Patch "rcu-tasks: Pull sampling of ->percpu_dequeue_lim out of loop" has been added to the 6.6-stable tree

Sasha Levin <sashal@xxxxxxxxxx> · Sun, 3 Nov 2024 15:25:22 -0500

This is a note to let you know that I've just added the patch titled

    rcu-tasks: Pull sampling of ->percpu_dequeue_lim out of loop

to the 6.6-stable tree which can be found at:
    http://www.kernel.org/git/?p=linux/kernel/git/stable/stable-queue.git;a=summary

The filename of the patch is:
     rcu-tasks-pull-sampling-of-percpu_dequeue_lim-out-of.patch
and it can be found in the queue-6.6 subdirectory.

If you, or anyone else, feels it should not be added to the stable tree,
please let <stable@xxxxxxxxxxxxxxx> know about it.
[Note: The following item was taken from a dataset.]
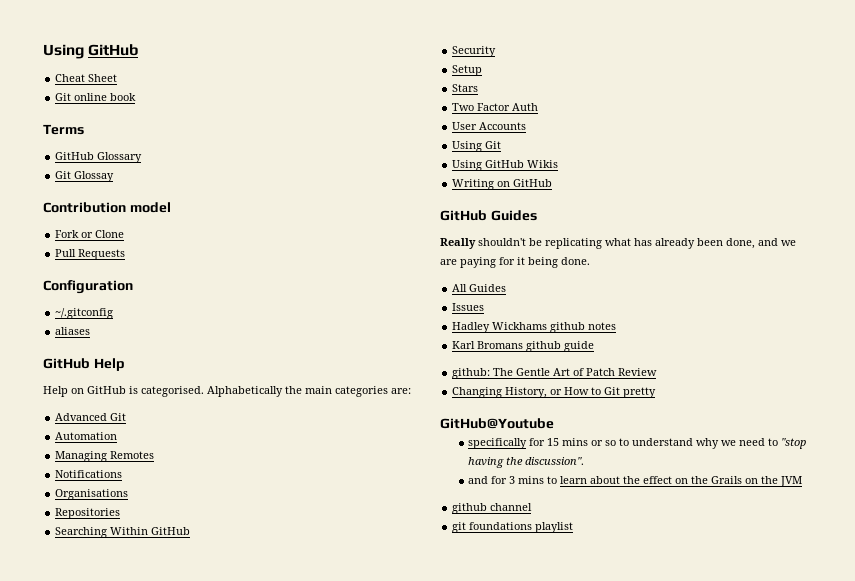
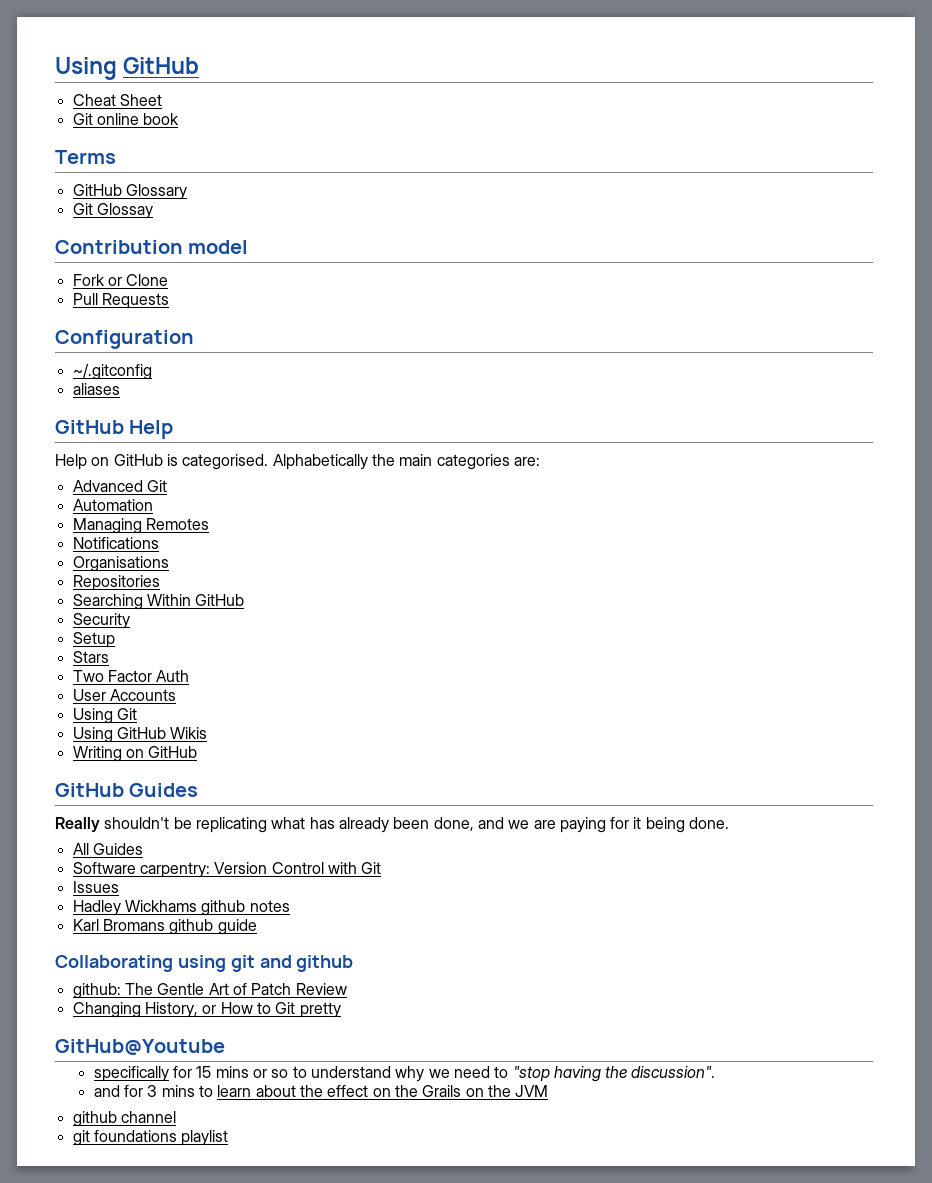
(507, 288) none -> [72,862,382,878] // Software carpentry: Version Control with Git
(595, 346) none -> [55,955,354,972] // Collaborating using git and github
commit d038a4e204e4af724fb9b20060d1b893a91c7f75
Author: Paul E. McKenney <paulmck@xxxxxxxxxx>
Date:   Wed Aug 2 13:42:00 2023 -0700

    rcu-tasks: Pull sampling of ->percpu_dequeue_lim out of loop
    
    [ Upstream commit e62d8ae4620865411d1b2347980aa28ccf891a3d ]
    
    The rcu_tasks_need_gpcb() samples ->percpu_dequeue_lim as part of the
    condition clause of a "for" loop, which is a bit confusing.  This commit
    therefore hoists this sampling out of the loop, using the result loaded
    in the condition clause.
    
    So why does this work in the face of a concurrent switch from single-CPU
    queueing to per-CPU queueing?
    
    o       The call_rcu_tasks_generic() that makes the change has already
            enqueued its callback, which means that all of the other CPU's
            callback queues are empty.
    
    o       For the call_rcu_tasks_generic() that first notices
            the switch to per-CPU queues, the smp_store_release()
            used to update ->percpu_enqueue_lim pairs with the
            raw_spin_trylock_rcu_node()'s full barrier that is
            between the READ_ONCE(rtp->percpu_enqueue_shift) and the
            rcu_segcblist_enqueue() that enqueues the callback.
    
    o       Because this CPU's queue is empty (unless it happens to
            be the original single queue, in which case there is no
            need for synchronization), this call_rcu_tasks_generic()
            will do an irq_work_queue() to schedule a handler for the
            needed rcuwait_wake_up() call.  This call will be ordered
            after the first call_rcu_tasks_generic() function's change to
            ->percpu_dequeue_lim.
    
    o       This rcuwait_wake_up() will either happen before or after the
            set_current_state() in rcuwait_wait_event().  If it happens
            before, the "condition" argument's call to rcu_tasks_need_gpcb()
            will be ordered after the original change, and all callbacks on
            all CPUs will be visible.  Otherwise, if it happens after, then
            the grace-period kthread's state will be set back to running,
            which will result in a later call to rcuwait_wait_event() and
            thus to rcu_tasks_need_gpcb(), which will again see the change.
    
    So it all works out.
    
    Suggested-by: Linus Torvalds <torvalds@xxxxxxxxxxxxxxxxxxxx>
    Signed-off-by: Paul E. McKenney <paulmck@xxxxxxxxxx>
    Signed-off-by: Frederic Weisbecker <frederic@xxxxxxxxxx>
    Stable-dep-of: fd70e9f1d85f ("rcu-tasks: Fix access non-existent percpu rtpcp variable in rcu_tasks_need_gpcb()")
    Signed-off-by: Sasha Levin <sashal@xxxxxxxxxx>

diff --git a/kernel/rcu/tasks.h b/kernel/rcu/tasks.h
index df81506cf2bde..90425d0ec09cf 100644
--- a/kernel/rcu/tasks.h
+++ b/kernel/rcu/tasks.h
@@ -432,6 +432,7 @@ static void rcu_barrier_tasks_generic(struct rcu_tasks *rtp)
 static int rcu_tasks_need_gpcb(struct rcu_tasks *rtp)
 {
 	int cpu;
+	int dequeue_limit;
 	unsigned long flags;
 	bool gpdone = poll_state_synchronize_rcu(rtp->percpu_dequeue_gpseq);
 	long n;
@@ -439,7 +440,8 @@ static int rcu_tasks_need_gpcb(struct rcu_tasks *rtp)
 	long ncbsnz = 0;
 	int needgpcb = 0;
 
-	for (cpu = 0; cpu < smp_load_acquire(&rtp->percpu_dequeue_lim); cpu++) {
+	dequeue_limit = smp_load_acquire(&rtp->percpu_dequeue_lim);
+	for (cpu = 0; cpu < dequeue_limit; cpu++) {
 		struct rcu_tasks_percpu *rtpcp = per_cpu_ptr(rtp->rtpcpu, cpu);
 
 		/* Advance and accelerate any new callbacks. */